CEO Diary W/C 12th August 2013

MONDAY



Fantastic news to start the week, and the first major success for the Healthy Norwich project. Back in February we pledged £100k of match funding, and full CCG support to the City Council in their application for a cycling ambition grant from the Department of Transport. Norwich has been awarded £3.7 million as part of a total fund in excess of £5 million to build a cycle lane right through the city. This is not painting a bit of the road a different colour - it is a full transport redesign, that will allow an unaccompanied 12 year old to cycle safely across its entire eight mile route. 

This is a genuine good news story, but I still found myself thinking about a possible media response - is this how health money should be spent? How many pills/operations/nurses would that have paid for? My answer comes from a talk from Dr Thalange - Consultant Paediatrician at the NNUH, and a passionate advocate for lifestyle improvements in the fight against diabetes. He spoke of the obesogenic city, the rise of diabetes in children, and the terrible human and financial cost. CCGs at their best impact on the long term causes of premature illness and death, and in health terms, the return on this investment may make it the single most important thing we have done since we were formed.

On a smaller scale we wrote success letters to 21 bidders for Healthy Norwich micro-funding (maximum £5k) to pay for new projects to advance the Healthy Norwich agenda. There are some great ideas in here, with the voluntary sector the single largest source of bids. Some examples:

- Community Gardening for Homeless Clients
- New local charity to raise awareness and promote self-examination for testicular cancer
- A cycle workshop to help people on low incomes build and maintain bicycles
- Drug, alcohol, and smoking - raising risk awareness in schools
- Support and education for teenage parents

There's a lot of activity and effort here for a very small investment - much of it delivered by volunteers, and I wish every bidder success with their project.

I received an email via our website back in March, from a Norwich resident. She set out in clear, articulate, and dispassionate terms the experiences of her 92 year old father after he fell in the garden and broke his pelvis. It was uncomfortable reading, and highlighted the consequences in very human terms, of how an urgent care system - despite the best intentions of the professionals that deliver it - can fail a patient. I finally met her today, and we spent an hour discussing how her father's health and care had progressed, and how we could use her experiences to improve care going forward.

Her words pre-empted those of the Ombudsman's report - she would not formally complain because the thought of all the bureaucracy, denial, obfuscation that she might experience made it feel like all pain no gain. I don't know if this would have been her experience, but if that is the perception we have a problem. Complaints are vital to service improvement, and patients need to believe that complaints are welcomed, listened to, and acted upon.

However, she is very interested in joining our Urgent Care project, and I hope to persuade colleagues to support her joining our Urgent Care Network as a patient representative. I believe she will add real constructive challenge to our work, the pace of improvements, and the impact of change on patients and their care.

WEDNESDAY/THURSDAY



Met with Ernst & Young - and then the Head of the BDU on Thursday - as we work to develop options for a long term effective and affordable model for commissioning support.

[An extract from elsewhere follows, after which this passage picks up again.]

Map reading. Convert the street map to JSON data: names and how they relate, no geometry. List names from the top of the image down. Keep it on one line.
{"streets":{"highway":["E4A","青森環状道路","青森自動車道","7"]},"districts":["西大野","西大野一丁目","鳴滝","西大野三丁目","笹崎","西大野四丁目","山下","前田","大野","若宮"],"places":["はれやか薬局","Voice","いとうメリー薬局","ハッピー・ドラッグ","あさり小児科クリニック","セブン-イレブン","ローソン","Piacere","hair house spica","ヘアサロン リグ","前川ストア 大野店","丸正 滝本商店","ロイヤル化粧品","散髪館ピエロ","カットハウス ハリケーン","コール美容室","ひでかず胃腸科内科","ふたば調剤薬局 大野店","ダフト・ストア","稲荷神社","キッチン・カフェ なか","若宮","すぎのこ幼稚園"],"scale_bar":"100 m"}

We should get an options paper in the next couple  of weeks, amid signs of emerging flexibility in terms of possible models.

I have long been in favour of the concept of commissioning support, because it helps the solve the tension that has been at the heart of so much health system reconfiguration: localism versus scale. In terms of responding to the needs of our population Norwich CCG is about the right size - it serves a city and suburban population of about 200,000 people, people who have homes, jobs, and social lives based in the city. It's a community we can begin to understand in terms of health needs and health inequalities, and we have started to design and purchase services to meet its specific requirements.

However, our main providers cover much wider areas - ranging from the central region of Norfolk (3 CCGs) to the entire East of England (19 CCGs) and much of our contracting and quality assurance work is far less efficient if we do it separately. Reconfiguring services such as pathology or acute stroke care involve multiple CCGs, and there are good arguments that generic technical services such as IT, data warehousing, and invoice processing can achieve huge economies and improved performance from working at scale. And so the NHS commissioning structure (and I have seen this repeated in the private sector as well) - starts small in times of confidence and enthusiasm, and then gradually merging to chase efficiencies, greater control from the centre, and the consolidation of financial risk.

Commissioning support units may therefore offer a way to provide economies of scale, and centres of specialist support, while allowing CCGs to remain small, focussed on local priorities, and able to seek and respond to the needs and views of the community they serve. For true commissioning support (co-design, procurement, contracting, financial and performance management, quality assurance, and business intelligence) an open marketplace is very difficult to foresee - if partner CCGs purchase these from different suppliers it adds rather than reduces complexity and cost. CCGs shopping around also creates significant risk for suppliers, which tends to be reflected in service cost - I know from my time in consultancy that the shorter a contract the higher the daily fee.


So the suggestion that a partnership model may be permitted - based on a long term relationships rather than commercially procured services - is very welcome, and may provide an answer which allows the Anglia CSU to survive and thrive, and enable CCGs to remain small enough to hear and respond to the people they serve.